Task to carry out =
Reprint all of the data below exactly as shown and skip every image.

Records shown =
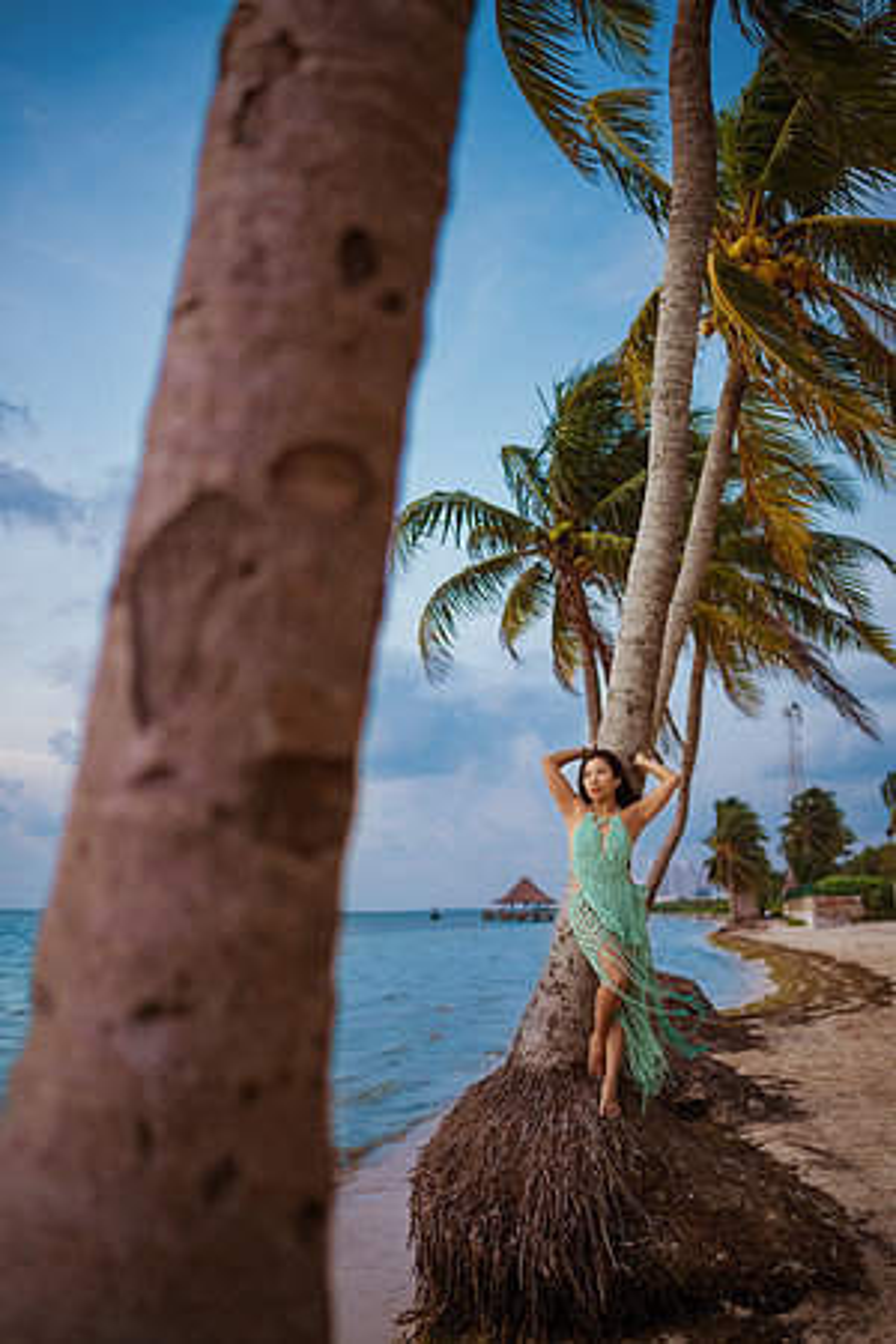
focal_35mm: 35
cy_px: 672
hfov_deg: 37.9
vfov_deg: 54.4
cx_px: 448
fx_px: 1307
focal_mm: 35
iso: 200
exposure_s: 1/100
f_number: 1.8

Response area =
focal_35mm: 35
cy_px: 672
hfov_deg: 37.9
vfov_deg: 54.4
cx_px: 448
fx_px: 1307
focal_mm: 35
iso: 200
exposure_s: 1/100
f_number: 1.8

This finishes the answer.